大磯、鴨宮に住み2000年11月に亡くなった彫刻家、横田七郎(1906-2000)の没後3年を記念し、院展彫塑部時代の木彫作品から戦後のブロンズ作品まで約120点の作品を紹介します。遺作展として、また公立館での展示は、今回が初めてとなります。
横田七郎は昭和3年に佐藤朝山(《和気清麿》(気象庁前)、《天女像》(日本橋三越)などで知られる彫刻家)に師事。昭和初期の院展彫塑部に『めざし』などを出品、自然や小動物に向けたあたたかいまなざしに、朝山は「誰も気が付かない美」を表現していると評しました。戦後は大胆にデフォルメし、ウィットに富んだ女性像《こがらし》(昭和31年)などを発表、また仏教彫刻や抽象彫刻に作域を広げています。昭和36年の院展彫塑部解散後は、新槐樹社、日本画府、旺玄社と出品を重ね、また西相美術協会に出品。

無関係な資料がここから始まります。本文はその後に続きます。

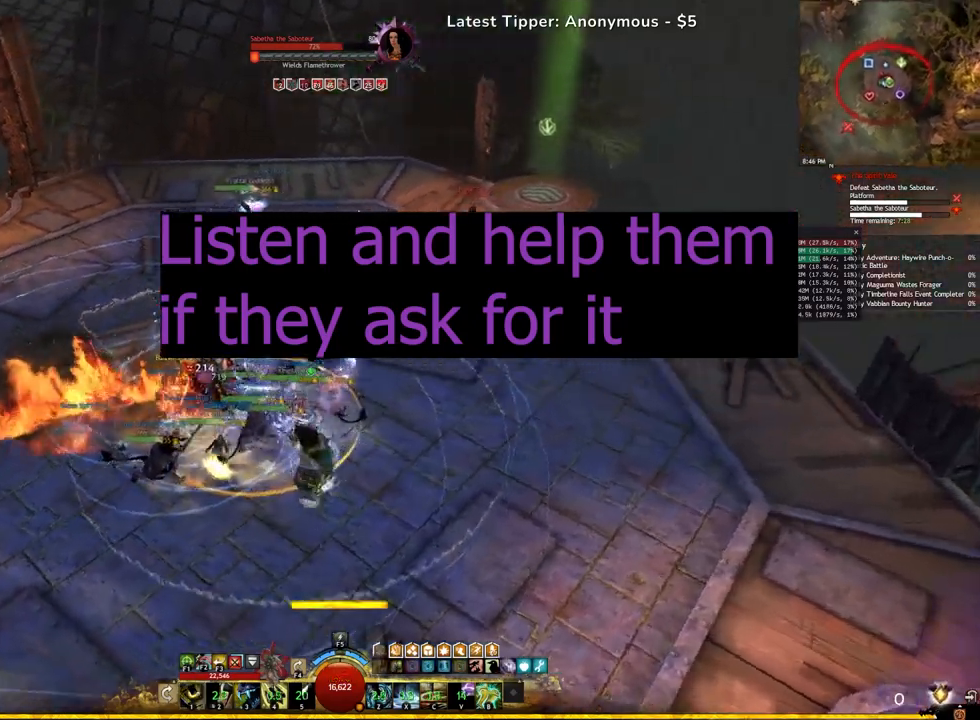
{"keys": [], "events": [[267, "w", "up"], [500, "a", "up"]]}
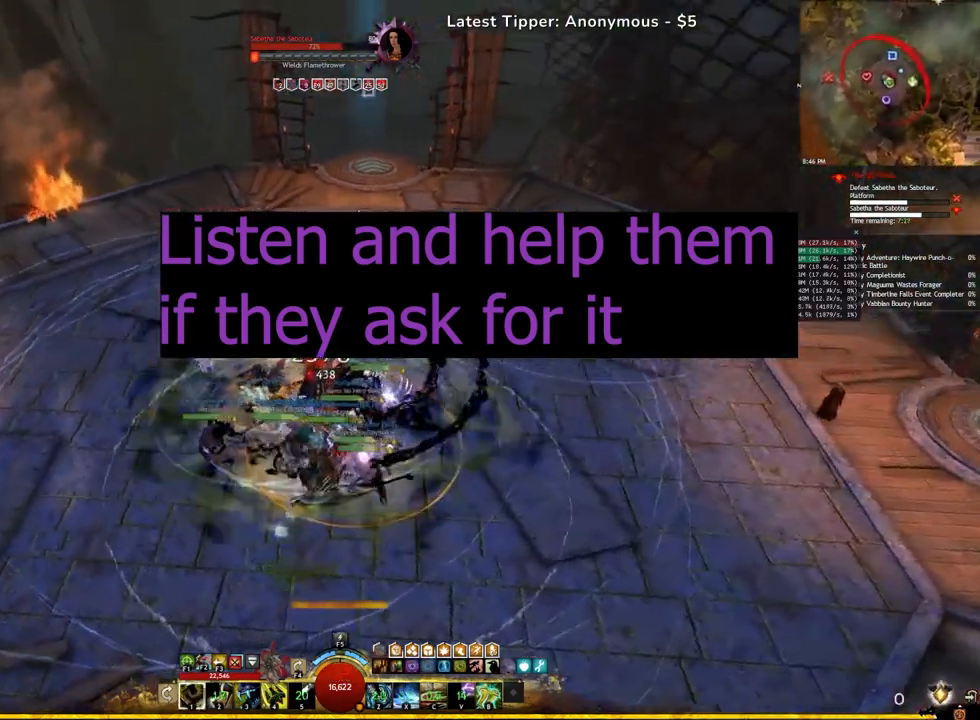
{"keys": [], "events": [[17, "e", "down"], [417, "e", "up"]]}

また平塚や小田原の小中高校、各種施設などへのブロンズ作品を数多く手がけています。
本展は、こうした木彫りの卓上芸術ともいうべき作品を紹介、また肌理の柔らかくウィットに富んだ人物、仏教彫刻、中国の金文を形象化した金文彫刻シリーズ、版画、ブロンズ作品のマケットなどにより、作家の静かな彫刻世界を紹介します。
なお、師、佐藤朝山及び兄弟子であった宮本理三郎の動物彫刻数点を出品、紹介し、それぞれの際だつ個性を顧みます。